La révolution silencieuse

ÉDITORIAL / Comment se fait-il que la réflexion la plus profonde et la plus sérieuse sur les forces qui sont en train de bouleverser la société provienne de l’extérieur de la sphère politique?

L’entrevue que nous accordée le président des Magasins Simons, Peter Simons, nous rappelle encore une fois à quel point le regard de cet homme d’affaires va bien au-delà de son entreprise. Il n’a pas d’ambition politique pour autant, mais il se préoccupe des transformations que va connaître le Québec. Il est dommage qu’on ne retrouve pas la même préoccupation au sein des partis politiques, la même volonté de se préparer au rééquilibrage des pouvoirs, qui se déroule sous nos yeux. 

Après la Révolution tranquille, celle-ci est silencieuse.

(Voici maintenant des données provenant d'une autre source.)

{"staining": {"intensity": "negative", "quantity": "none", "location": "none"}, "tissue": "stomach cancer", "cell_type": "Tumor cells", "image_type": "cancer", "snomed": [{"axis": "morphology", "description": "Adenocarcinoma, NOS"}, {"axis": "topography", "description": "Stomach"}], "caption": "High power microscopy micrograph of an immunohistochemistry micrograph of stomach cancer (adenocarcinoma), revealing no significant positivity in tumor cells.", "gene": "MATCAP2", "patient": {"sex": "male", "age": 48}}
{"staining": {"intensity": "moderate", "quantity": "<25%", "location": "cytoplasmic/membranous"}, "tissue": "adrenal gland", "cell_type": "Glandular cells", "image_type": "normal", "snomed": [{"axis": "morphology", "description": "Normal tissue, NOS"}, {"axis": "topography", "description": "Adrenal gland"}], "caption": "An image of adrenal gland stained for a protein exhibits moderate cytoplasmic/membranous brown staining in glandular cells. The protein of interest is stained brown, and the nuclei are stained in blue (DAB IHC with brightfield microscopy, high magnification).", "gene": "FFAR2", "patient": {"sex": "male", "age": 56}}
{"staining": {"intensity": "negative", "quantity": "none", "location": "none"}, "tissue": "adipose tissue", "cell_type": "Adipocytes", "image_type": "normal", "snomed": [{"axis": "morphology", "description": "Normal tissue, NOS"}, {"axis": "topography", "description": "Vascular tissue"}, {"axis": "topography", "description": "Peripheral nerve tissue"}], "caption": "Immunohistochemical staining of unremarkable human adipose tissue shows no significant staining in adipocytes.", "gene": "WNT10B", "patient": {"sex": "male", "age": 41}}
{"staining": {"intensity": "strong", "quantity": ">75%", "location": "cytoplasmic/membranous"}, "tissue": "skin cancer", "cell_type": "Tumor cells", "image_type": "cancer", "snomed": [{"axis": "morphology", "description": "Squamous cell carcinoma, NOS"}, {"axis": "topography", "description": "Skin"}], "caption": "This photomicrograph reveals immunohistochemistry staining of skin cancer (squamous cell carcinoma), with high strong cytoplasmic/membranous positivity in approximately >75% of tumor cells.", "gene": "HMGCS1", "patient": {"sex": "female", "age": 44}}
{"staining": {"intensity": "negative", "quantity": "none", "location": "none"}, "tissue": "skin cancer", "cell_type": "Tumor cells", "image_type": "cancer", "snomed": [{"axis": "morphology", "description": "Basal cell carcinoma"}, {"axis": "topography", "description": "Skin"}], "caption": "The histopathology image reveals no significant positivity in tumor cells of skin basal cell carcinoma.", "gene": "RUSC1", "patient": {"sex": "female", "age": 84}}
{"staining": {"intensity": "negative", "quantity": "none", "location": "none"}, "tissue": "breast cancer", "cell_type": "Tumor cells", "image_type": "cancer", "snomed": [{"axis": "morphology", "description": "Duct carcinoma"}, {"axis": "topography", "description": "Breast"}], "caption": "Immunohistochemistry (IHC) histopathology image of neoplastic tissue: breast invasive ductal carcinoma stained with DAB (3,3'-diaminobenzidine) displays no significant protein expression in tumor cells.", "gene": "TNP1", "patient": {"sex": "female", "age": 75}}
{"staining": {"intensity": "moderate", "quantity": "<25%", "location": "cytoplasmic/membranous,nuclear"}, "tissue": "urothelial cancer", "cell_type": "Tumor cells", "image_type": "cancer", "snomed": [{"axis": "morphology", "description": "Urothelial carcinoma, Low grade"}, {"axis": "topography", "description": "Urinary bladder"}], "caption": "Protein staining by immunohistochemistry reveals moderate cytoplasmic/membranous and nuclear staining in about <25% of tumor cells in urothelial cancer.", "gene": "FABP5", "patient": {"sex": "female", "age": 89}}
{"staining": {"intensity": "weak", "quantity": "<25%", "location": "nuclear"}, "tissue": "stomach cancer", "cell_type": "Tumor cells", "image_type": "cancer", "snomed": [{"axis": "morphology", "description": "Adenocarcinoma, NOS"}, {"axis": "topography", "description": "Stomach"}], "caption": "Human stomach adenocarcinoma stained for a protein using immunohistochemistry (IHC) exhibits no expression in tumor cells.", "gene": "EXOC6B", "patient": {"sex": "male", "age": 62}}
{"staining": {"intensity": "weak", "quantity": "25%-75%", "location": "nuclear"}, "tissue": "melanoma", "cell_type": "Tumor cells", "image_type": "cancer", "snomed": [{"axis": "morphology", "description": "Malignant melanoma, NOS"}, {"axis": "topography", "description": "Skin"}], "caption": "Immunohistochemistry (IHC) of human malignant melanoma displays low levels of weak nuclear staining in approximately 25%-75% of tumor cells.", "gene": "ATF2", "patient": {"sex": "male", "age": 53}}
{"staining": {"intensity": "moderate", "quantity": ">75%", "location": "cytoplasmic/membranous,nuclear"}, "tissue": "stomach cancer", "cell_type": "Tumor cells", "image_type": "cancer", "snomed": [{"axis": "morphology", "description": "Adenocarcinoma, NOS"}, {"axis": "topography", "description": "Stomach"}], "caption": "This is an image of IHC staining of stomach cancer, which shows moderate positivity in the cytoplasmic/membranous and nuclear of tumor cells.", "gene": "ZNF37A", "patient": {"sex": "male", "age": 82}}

M. Simons cite un ouvrage paru en 2014, The Second Machine Age, qui dresse un parallèle entre la révolution industrielle et celle que nous sommes en train de connaître. La machine à vapeur a permis de nous affranchir des limites de la force humaine et animale pour la production de biens, et l’ordinateur est en train de faire de même pour nos fonctions cognitives et nos échanges commerciaux. Les changements qui s’annoncent seront aussi profonds et radicaux que ceux qu’a connus le 19e siècle. 

Et ils ne vont que s’accélérer, prédit-il. 

«On a déjà vu des changements majeurs dans le monde des médias et du commerce de détail. Mais doublez ce taux de changement, et demandez-vous comment on va passer au travers? C’est ça qui m’inquiète. La prochaine génération de mouvements de capitaux va être avec les cryptodevises, et l’encryption. Et il y aura une deuxième vague d’évitement fiscal.»

Le cerveau humain a du mal à saisir les progressions «géométriques», qui débouchent sur des courbes exponentielles, dit-il. «Il faut que l’environnement fiscal, environnement politique soit capable de changer aussi vite que le monde est en train de le faire.»

M. Simons n’emploie pas cette image, mais pour comprendre les transformations en cours, pensez à l’impact qu’a eu l’avènement des centres commerciaux sur le tissu urbain de Québec. Le développement du Web provoque un mouvement similaire, mais à l’échelle globale cette fois. Amazon devient un «centre d’achat» planétaire, dématérialisé, Facebook cherche à contrôler le flux de l’information à la même échelle. Et ces entités redessinent nos structures.

Ce sont de grands défis auxquels il faut s’attaquer avec une vision d’ensemble, car ils seront déterminants pour les ressources des futurs gouvernements. Et c’est pourquoi l’absence de réflexion en profondeur au niveau politique est problématique. La Stratégie numérique annoncée en décembre est un pas dans la bonne direction, mais la discussion devrait être plus large et transcender les partis. 

Peter Simons applaudit, par exemple, à l’initiative fédérale-provinciale de 290 millions $ pour brancher les foyers et les entreprises en région à Internet haute vitesse. Mais cet investissement profitera aussi à Google, Amazon, ou Netflix. Comment se fait-il qu’ils n’apportent pas la même contribution que les autres citoyens corporatifs? demande-t-il.

«C’est comme si ces entreprises technologiques étaient des Dieux à qui on ne peut rien demander.»

M. Simons reconnaît que la politique est exigeante pour les hommes et les femmes qui acceptent ces responsabilités. «Mais pourquoi payer ce prix élevé si vous n’êtes pas prêts à être le capitaine de votre bateau? C’est comme diriger une entreprise pour ne rien faire avec... On a besoin de se tenir debout.»